Örnekleri çoktur: Türkiye için söylenirse, en büyük ve önemli örnek 15-16 Haziran 1970 işçi-emekçi direnişidir. Devlet yönetimine geri adım attırmıştır. İşçiler önceki ve sonraki dönemlerde de genel eylemlere başvurmuş, grev ve direnişlerle taleplerinin bir bölümünü elde edebilmiş, aleylerine çıkarılmak istenen yasaları engellemişlerdir. Ülkenin yakın döneminde özelleştirmelere, fabrika-işyeri kapatmalara, işten atmalara, düşük ücret dayatmalarına, sendikal örgütlenme girişimlerine karşı ortaya çıkan direnişler, farklı politik-ideolojik görüşlerin etkisi altındaki işçileri bir araya getirmiş; elde edebildikleri kadarıyla kazanımları ancak böyle mümkün olabilmiştir. TEKEL ve SEKA direnişlerinde, Erdoğan yönetiminin polis gücüyle yürüttüğü saldırılara karşı bir araya gelişte, direniş sırasındaki kaynaşmalar sonucu birbirlerini daha iyi tanıma olanağı bulan Kürt-Türk kökenli işçiler arası güven ilişkisinin geliştiğini, işçilerin kendileri dile getirmişlerdi. “Milliyetçiydim, şimdi bize karşı saldırılarda gördüm ki bunlar bizim ekmeğimizi çalanların bekçileridir. Şimdi değiştim, komünist oldum!” diyen işçiler oldu.

Bu her zaman böyle olmayabilir. Hayatta hiçbir şey düz-doğru hep iyiye veya kötüye yol almaz. Mücadele içinde bir araya gelip birlikte örgütlü daha ileri direnişler örgütleyen ya da diyelim aynı sendikalarda birleşen emekçilerin ayrıştığı zamanlarda olmuştur, olabilecektir. Ne ki buradan mücadele birliğinin, sermaye ve devlet aygıtına karşı güç birliğiyle direnmenin işe yaramazlığı veya yanlışlığı çıkmaz. Aksine gerekli olanın daha ileri bilinçle daha güçlü işçi emekçi birliğini gerçekleştirmek üzere sürekli çaba göstermek olduğu sonucu çıkar. İleri, sınıfının tarihsel misyonunun bilincine varmış işçilerin, işçi ve emekçilerin geniş kitlesi içinde bu fikrin ve sömürüden kurtuluşa yol gösteren sosyalist toplum ve dünya görüşünün güç kazanması için yürütecekleri kesintisiz çalışma, sömürülen ve ezilenlerin dağınık ve bölünmüş güçlerinin mücadele içinde sağlam birliğini örmeye hizmet edecektir.

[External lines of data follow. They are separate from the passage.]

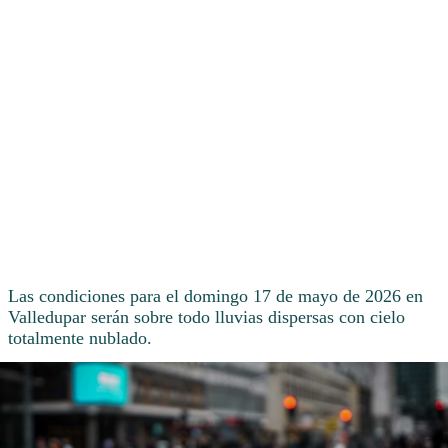
Las condiciones para el domingo 17 de mayo de 2026 en
Valledupar serán sobre todo lluvias dispersas con cielo
totalmente nublado.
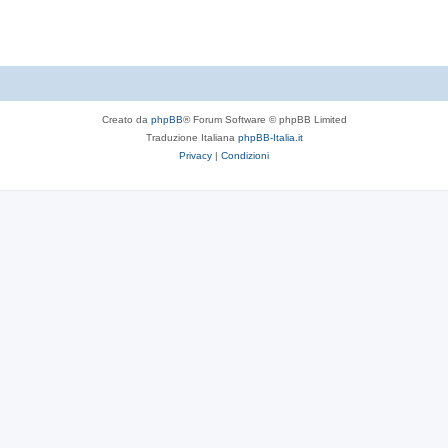
t
e
Creato da
phpBB
® Forum Software © phpBB Limited
Traduzione Italiana
phpBB-Italia.it
Privacy
|
Condizioni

Bu mücadelenin çok önemli bir yanı ve yönü de burjuva entrikalarının boşa çıkarılmasıdır. Bin türlü araç ve muazzam ölçekli olanaklarıyla burjuva propagandası işçi sınıfı, emekçiler ve onların ileri-örgütlü kesimleri (buna devrimci-sosyalist örgütlenmeler de dahildir) arasında ekti gücünü artırmaya koyulmuştur. Güvensizlik oluşturucu istismarın, işçi ve emekçileri, ilerici demokrat aydınları, kadın emekçileri hassasiyetleri aracıyla vurmaya öynelik girişimlerin, artacağı-yoğunlaşacağı neredeyse herkes tarafından söylenen siyasal saldırılara eşlik ettiği bu süreçte, ilkeli devrimci duyarlılık ve emekçilerin güç birliğini güçlendirici politik-pratik tutum daha büyük önem kazanmıştır. Buna aykırı her tutum, niyetlerden bağımsız olarak gericiliğin ataklarına olanak sağlar.

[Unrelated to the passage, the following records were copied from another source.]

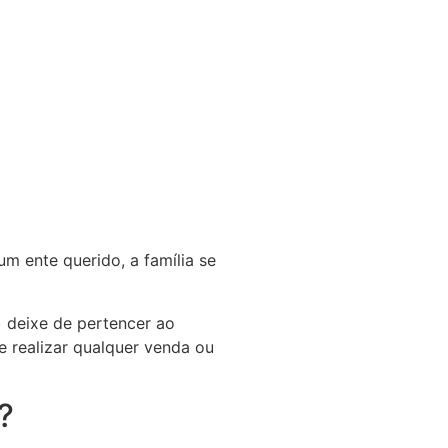
 ente querido, a família se
) deixe de pertencer ao
e realizar qualquer venda ou
?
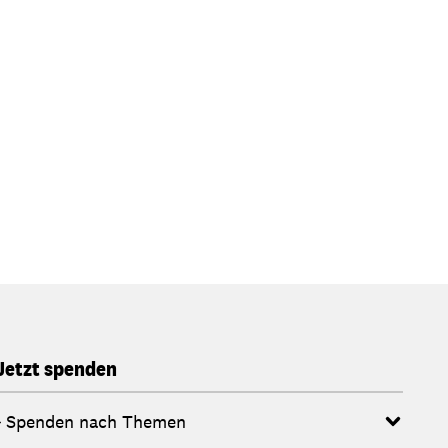
Jetzt spenden
Spenden nach Themen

Bir olmak, birlik olmak, iri olmak, diri olmak” burjuvazinin değil, sömürülen ve ezilen emekçilerin sömürücü sınıf ve örgütlü güçlerine karşı güç ve mücadele düsturu olabilmelidir. Tekelci gericiliğin en saldırgan ve yağmacı kesiminin çıkarlarını politika edinen ve kendileri de karunlaşan yönetim aygıtı sözcülerinin bu düsturu istismar etmeleri boşuna değildir. Onlar, birleşmelerinin gereği acil şekilde artmış olan emekçi halk kitlelerini yanıltmak, aldatıp yedeklemek için bu manevralara baş vuruyorlar.

Bir daha bir daha aldanan, önceki zayıflıkları, zaafları ve yanlışlarından öğretici-ilerletici sonuçlar çıkarmayan her kim olursa olsun kaybeder. Daha fazla kaybetmemek için, devrimci bir mücadele platformu zemininde daha güçlü mücadele-eylem birliklerinin oluşturulması şarttır. Bu fikre uzak durmak, yanlışta ısrar olacaktır.